WORK INSTRUCTION A: List every person the article on race and representation in animated documentary names by first and last name.
WORK INSTRUCTION B: In the article on race and representation in animated documentary, reproduce the passage from "We originally entitled" to "a no-go topic." word for word.

SUPPLIED TEXT:
--*--

This article was co-written by Alex Widdowson (AW) and Daniel Murtha (DM), each author’s contributions are labeled with their initials.
AW: In my role as festival producer of Factual Animation Film Festival (FAFF), together with Daniel Murtha, festival director and founder, we gave a presentation on ‘Race and Representation in Animated Documentary’ at the Festival of Animation Berlin.
We originally entitled this talk ‘Race and Othering in Animated Documentary’, but after preparing we realised Race and Representation was a more accurate descriptor of our intentions.
Daniel and I recognised there was an irony to two white people taking the stage to talk about race. However, back in May 2020 when we were asked to give a presentation on animated documentary, drawing from the FAFF archive, the Black Lives Matter protests were reaching their peak, following George Floyd’s murder.
As a result the conversation in the UK and around the world shifted away from race being a topic typically discussed by primarily people of colour, to race as a conversation that we all need to be having, especially white people, who, according to the trope, suffer from a fragility that positions race as a no-go topic.

--*--

SUPPLIED ENTRIES:
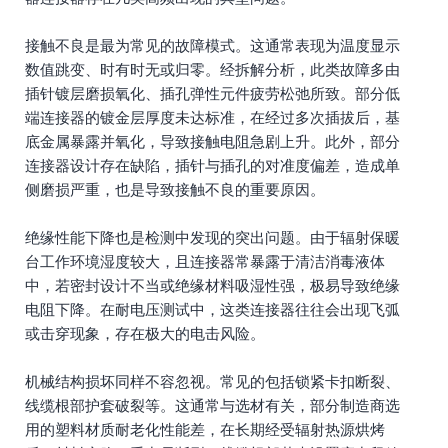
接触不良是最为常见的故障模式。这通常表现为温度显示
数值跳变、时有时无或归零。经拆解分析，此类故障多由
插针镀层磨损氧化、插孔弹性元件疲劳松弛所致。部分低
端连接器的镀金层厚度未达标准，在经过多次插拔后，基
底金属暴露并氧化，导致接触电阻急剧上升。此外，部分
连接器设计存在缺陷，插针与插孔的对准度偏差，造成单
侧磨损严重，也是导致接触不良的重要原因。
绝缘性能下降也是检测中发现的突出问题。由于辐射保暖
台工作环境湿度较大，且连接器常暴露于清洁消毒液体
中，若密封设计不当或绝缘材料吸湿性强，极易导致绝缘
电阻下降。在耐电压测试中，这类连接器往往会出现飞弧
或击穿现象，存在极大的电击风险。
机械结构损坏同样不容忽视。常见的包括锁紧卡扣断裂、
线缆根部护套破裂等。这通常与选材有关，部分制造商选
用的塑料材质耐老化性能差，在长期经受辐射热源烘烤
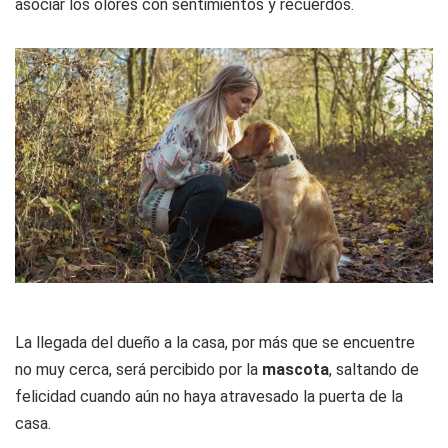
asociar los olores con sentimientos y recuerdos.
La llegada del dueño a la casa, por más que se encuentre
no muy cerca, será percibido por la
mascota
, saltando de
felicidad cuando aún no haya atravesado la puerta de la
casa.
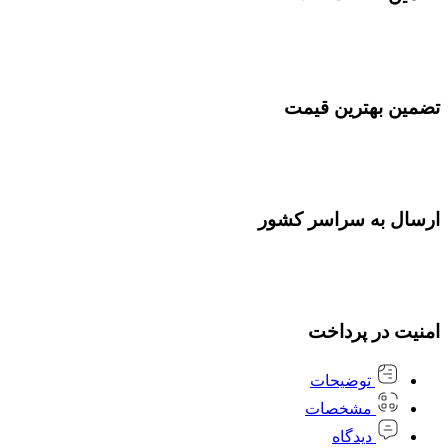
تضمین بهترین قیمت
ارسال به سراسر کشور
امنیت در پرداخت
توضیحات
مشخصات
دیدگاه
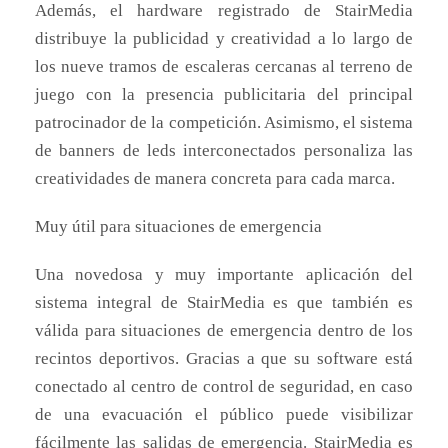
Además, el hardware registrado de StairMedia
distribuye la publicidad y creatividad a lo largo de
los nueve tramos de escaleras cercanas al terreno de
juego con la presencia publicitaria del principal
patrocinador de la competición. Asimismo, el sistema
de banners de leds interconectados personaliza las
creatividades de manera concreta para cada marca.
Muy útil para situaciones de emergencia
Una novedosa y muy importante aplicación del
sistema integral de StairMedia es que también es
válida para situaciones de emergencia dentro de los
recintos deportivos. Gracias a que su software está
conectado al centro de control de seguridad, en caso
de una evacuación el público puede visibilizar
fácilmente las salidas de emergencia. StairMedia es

--*--

ANSWER BOX A: Alex Widdowson, Daniel Murtha, George Floyd

ANSWER BOX B:
We originally entitled this talk ‘Race and Othering in Animated Documentary’, but after preparing we realised Race and Representation was a more accurate descriptor of our intentions.
Daniel and I recognised there was an irony to two white people taking the stage to talk about race. However, back in May 2020 when we were asked to give a presentation on animated documentary, drawing from the FAFF archive, the Black Lives Matter protests were reaching their peak, following George Floyd’s murder.
As a result the conversation in the UK and around the world shifted away from race being a topic typically discussed by primarily people of colour, to race as a conversation that we all need to be having, especially white people, who, according to the trope, suffer from a fragility that positions race as a no-go topic.